As for impact on ocean, all that is removed is carbonates which CO2 converts to during the pH changes. The pH is then returned to the Ocean's pH before effluent is returned to the ocean.
Is it better than BECCS? I think it is competitive. With that said, BECCS with Oxy-fuel and chemical looping technology might be hard to beat.
References:
[1] La Plante, E. C., Simonetti, D. A., Wang, J., Al-Turki, A., Chen, X., Jassby, D., & Sant, G. N. (2021). Saline Water-Based Mineralization Pathway for Gigatonne-Scale CO2 Management. ACS Sustainable Chemistry & Engineering, 9(3), 1073–1089. https://doi.org/10.1021/acssuschemeng.0c08561
[2] Greenhouse Gas Removal Technologies. (2022). United Kingdom: Royal Society of Chemistry.
[3] Reiner, D., Bui, M., & Mac Dowell, N. (2019).
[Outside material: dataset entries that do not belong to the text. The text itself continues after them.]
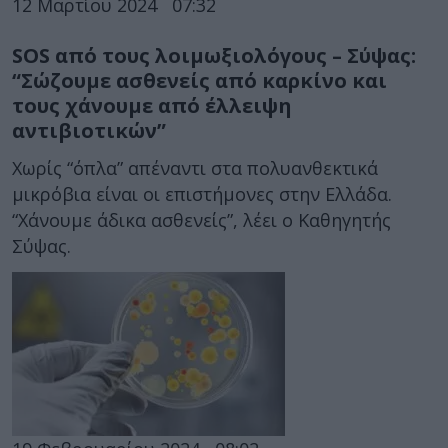
12 Μαρτίου 2024
07:32
SOS από τους λοιμωξιολόγους – Σύψας:
“Σώζουμε ασθενείς από καρκίνο και
τους χάνουμε από έλλειψη
αντιβιοτικών”
Χωρίς “όπλα” απέναντι στα πολυανθεκτικά
μικρόβια είναι οι επιστήμονες στην Ελλάδα.
“Χάνουμε άδικα ασθενείς”, λέει ο Καθηγητής
Σύψας.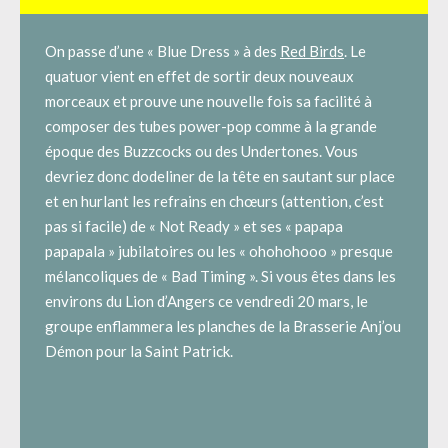
On passe d’une « Blue Dress » à des
Red Birds
. Le
quatuor vient en effet de sortir deux nouveaux
morceaux et prouve une nouvelle fois sa facilité à
composer des tubes power-pop comme à la grande
époque des Buzzcocks ou des Undertones. Vous
devriez donc dodeliner de la tête en sautant sur place
et en hurlant les refrains en chœurs (attention, c’est
pas si facile) de « Not Ready » et ses « papapa
papapala » jubilatoires ou les « ohohohooo » presque
mélancoliques de « Bad Timing ». Si vous êtes dans les
environs du Lion d’Angers ce vendredi 20 mars, le
groupe enflammera les planches de la Brasserie Anj’ou
Démon pour la Saint Patrick.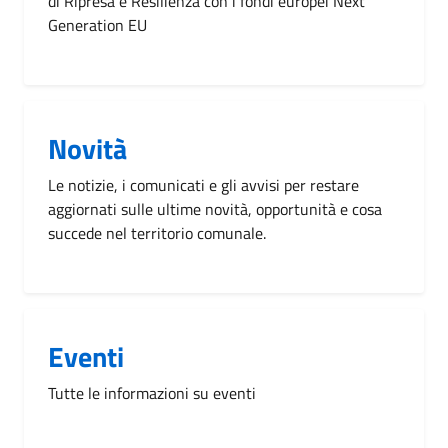
di Ripresa e Resilienza con i fondi europei Next
Generation EU
Novità
Le notizie, i comunicati e gli avvisi per restare
aggiornati sulle ultime novità, opportunità e cosa
succede nel territorio comunale.
Eventi
Tutte le informazioni su eventi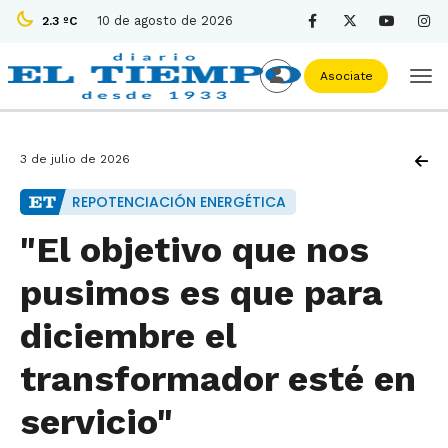
10 de agosto de 2026
2.3 ºC
Asociate
3 de julio de 2026
REPOTENCIACIÓN ENERGÉTICA
"El objetivo que nos
pusimos es que para
diciembre el
transformador esté en
servicio"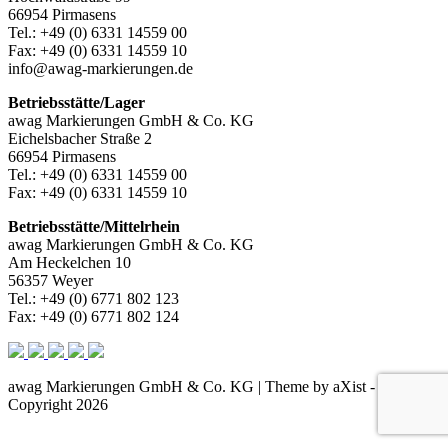
66954 Pirmasens
Tel.: +49 (0) 6331 14559 00
Fax: +49 (0) 6331 14559 10
info@awag-markierungen.de
Betriebsstätte/Lager
awag Markierungen GmbH & Co. KG
Eichelsbacher Straße 2
66954 Pirmasens
Tel.: +49 (0) 6331 14559 00
Fax: +49 (0) 6331 14559 10
Betriebsstätte/Mittelrhein
awag Markierungen GmbH & Co. KG
Am Heckelchen 10
56357 Weyer
Tel.: +49 (0) 6771 802 123
Fax: +49 (0) 6771 802 124
awag Markierungen GmbH & Co. KG | Theme by aXist -
Copyright 2026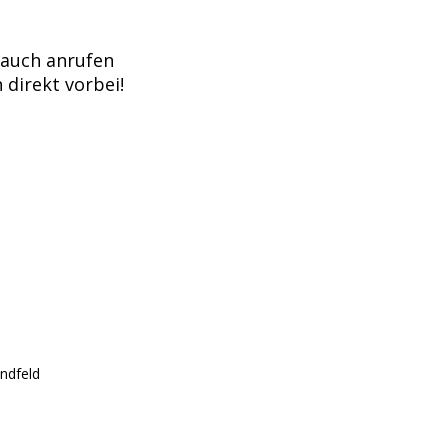
 auch anrufen
direkt vorbei!
endfeld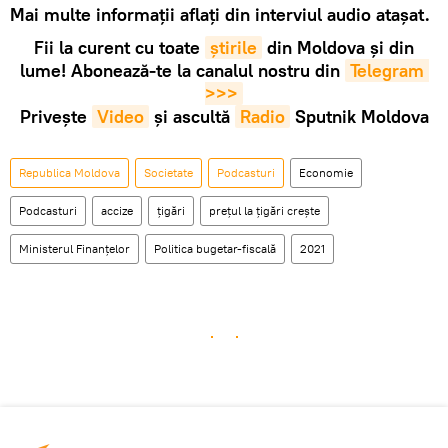
Mai multe informații aflați din interviul audio atașat.
Fii la curent cu toate
știrile
din Moldova și din
lume! Abonează-te la canalul nostru din
Telegram 
>>>
Privește
Video
și ascultă
Radio
Sputnik Moldova
Republica Moldova
Societate
Podcasturi
Economie
Podcasturi
accize
țigări
prețul la țigări crește
Ministerul Finanţelor
Politica bugetar-fiscală
2021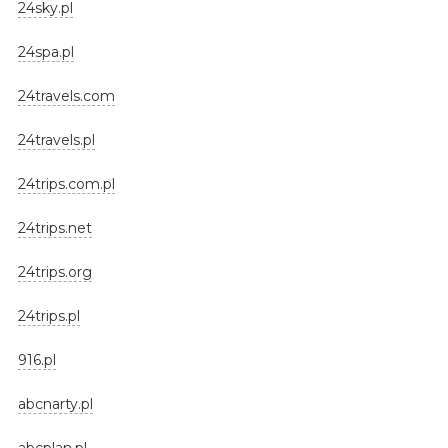
24sky.pl
24spa.pl
24travels.com
24travels.pl
24trips.com.pl
24trips.net
24trips.org
24trips.pl
916.pl
abcnarty.pl
abcplan.pl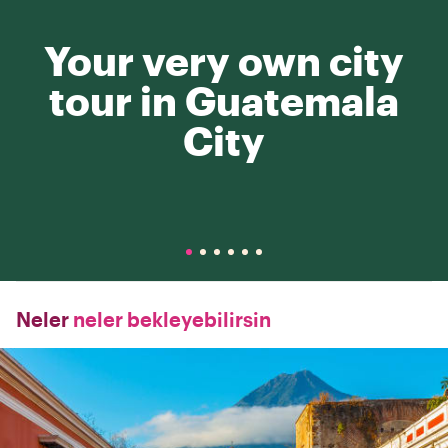
Your very own city
tour in Guatemala
City
Neler
neler bekleyebilirsin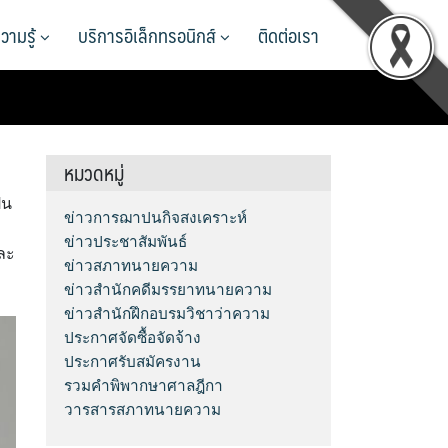
วามรู้
บริการอิเล็กทรอนิกส์
ติดต่อเรา
หมวดหมู่
็น
ข่าวการฌาปนกิจสงเคราะห์
ข่าวประชาสัมพันธ์
ละ
ข่าวสภาทนายความ
ข่าวสำนักคดีมรรยาทนายความ
ข่าวสำนักฝึกอบรมวิชาว่าความ
ประกาศจัดซื้อจัดจ้าง
ประกาศรับสมัครงาน
รวมคำพิพากษาศาลฎีกา
วารสารสภาทนายความ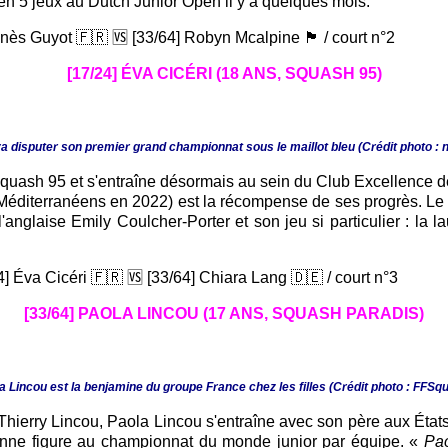
 en 5 jeux au Dutch Junior Open il y a quelques mois.
 Guyot 🇫🇷 🆚 [33/64] Robyn Mcalpine 🏴󠁧󠁢󠁳󠁣󠁴 / court n°2
[17/24] ÉVA CICÉRI (18 ANS, SQUASH 95)
va disputer son premier grand championnat sous le maillot bleu (Crédit photo : n
quash 95 et s'entraîne désormais au sein du Club Excellence d
 Méditerranéens en 2022) est la récompense de ses progrès. Le
r l'anglaise Emily Coulcher-Porter et son jeu si particulier : l
4] Éva Cicéri 🇫🇷 🆚 [33/64] Chiara Lang 🇩🇪 / court n°3
[33/64] PAOLA LINCOU (17 ANS, SQUASH PARADIS)
a Lincou est la benjamine du groupe France chez les filles (Crédit photo : FFSq
hierry Lincou, Paola Lincou s'entraîne avec son père aux États
bonne figure au championnat du monde junior par équipe. «
Pao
Carbon Capture and Storage. The Royal Society of Chemistry. https://doi.org/10.1039/9781788012744
I am sorry to insult your sources, but it is foolish "to ask whether renewable energy should be used to (1) displace fossil fuel-based power generation" -- of course it should be used to do so, in fact to shut down "fossil fuel-based power generation" COMPLETELY. Any other point of view in today's world with Clean Energy now already cheaper than fossil power is only a ploy to keep the $$ flowing to the fossil industry and nothing more. It is a foolish thought in the entirety to say "it's okay to waste available clean energy to offset my bad action" -- WRONG! Every dumb bad fossil energy use where already economically replaceable with clean energy Must End ASAP, Period. Any other reading or perspective is dangerous for our collective future by continuing to damage our planet.
Yes, from a systems perspective, it makes sense to replace all fossil fuel before we start carbon dioxide removal technology because not doing so emits more CO2 overall. I was taught that by Dr. Joshi of Berkeley and Dr. Jacobson from Standford.
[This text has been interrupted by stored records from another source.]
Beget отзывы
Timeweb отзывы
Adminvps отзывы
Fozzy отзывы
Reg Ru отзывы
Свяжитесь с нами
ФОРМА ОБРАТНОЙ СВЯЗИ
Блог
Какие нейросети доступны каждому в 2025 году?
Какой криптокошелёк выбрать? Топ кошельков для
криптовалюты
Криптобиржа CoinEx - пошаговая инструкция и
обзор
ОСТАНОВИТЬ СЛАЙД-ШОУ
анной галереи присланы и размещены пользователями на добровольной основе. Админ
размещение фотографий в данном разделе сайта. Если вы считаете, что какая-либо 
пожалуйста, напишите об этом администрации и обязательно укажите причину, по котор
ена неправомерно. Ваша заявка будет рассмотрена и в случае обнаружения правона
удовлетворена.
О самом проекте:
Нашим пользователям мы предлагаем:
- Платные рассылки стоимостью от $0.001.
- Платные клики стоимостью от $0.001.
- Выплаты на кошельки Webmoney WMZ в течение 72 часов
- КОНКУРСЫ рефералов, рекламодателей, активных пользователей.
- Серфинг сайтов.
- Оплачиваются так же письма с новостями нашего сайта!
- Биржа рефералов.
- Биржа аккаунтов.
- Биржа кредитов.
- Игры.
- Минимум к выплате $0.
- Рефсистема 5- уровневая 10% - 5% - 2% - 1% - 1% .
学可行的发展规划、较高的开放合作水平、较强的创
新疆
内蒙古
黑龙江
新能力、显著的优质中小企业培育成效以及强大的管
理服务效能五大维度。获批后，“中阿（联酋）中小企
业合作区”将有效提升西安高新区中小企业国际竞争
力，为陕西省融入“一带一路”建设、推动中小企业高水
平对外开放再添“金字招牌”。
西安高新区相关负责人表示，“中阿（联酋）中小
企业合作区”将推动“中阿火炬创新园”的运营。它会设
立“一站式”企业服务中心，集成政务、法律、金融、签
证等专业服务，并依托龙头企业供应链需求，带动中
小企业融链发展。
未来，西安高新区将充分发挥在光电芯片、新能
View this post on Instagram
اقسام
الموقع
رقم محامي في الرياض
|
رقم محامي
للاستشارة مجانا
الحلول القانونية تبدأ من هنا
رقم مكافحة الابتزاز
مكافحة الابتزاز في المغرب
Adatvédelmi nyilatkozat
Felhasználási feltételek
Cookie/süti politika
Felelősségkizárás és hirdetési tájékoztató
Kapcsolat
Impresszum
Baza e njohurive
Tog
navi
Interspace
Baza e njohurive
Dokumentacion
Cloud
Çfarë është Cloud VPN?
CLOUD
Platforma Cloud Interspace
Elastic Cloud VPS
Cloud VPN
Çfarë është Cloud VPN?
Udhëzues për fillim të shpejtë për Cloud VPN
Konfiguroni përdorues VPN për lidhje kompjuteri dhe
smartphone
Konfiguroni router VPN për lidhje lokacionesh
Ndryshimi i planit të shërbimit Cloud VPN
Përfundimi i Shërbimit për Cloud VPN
With that said, we have to do research on CDR technologies, and that involves a pilot plant. So, I believe an islanded system with renewable energy is better than an islanded system with fossil fuels. If political will was such that wind, water, solar, and storage was built out faster, we wouldn't have to worry about the above analysis that UCLA has done.
I don't think UCLA and Equatic are collaborating with Oil and Gas to keep fossil fuels on the grid.
Finally, I always learn from you, so I am never insulted. You are a very well respected MIT graduate! You have done wonderful things!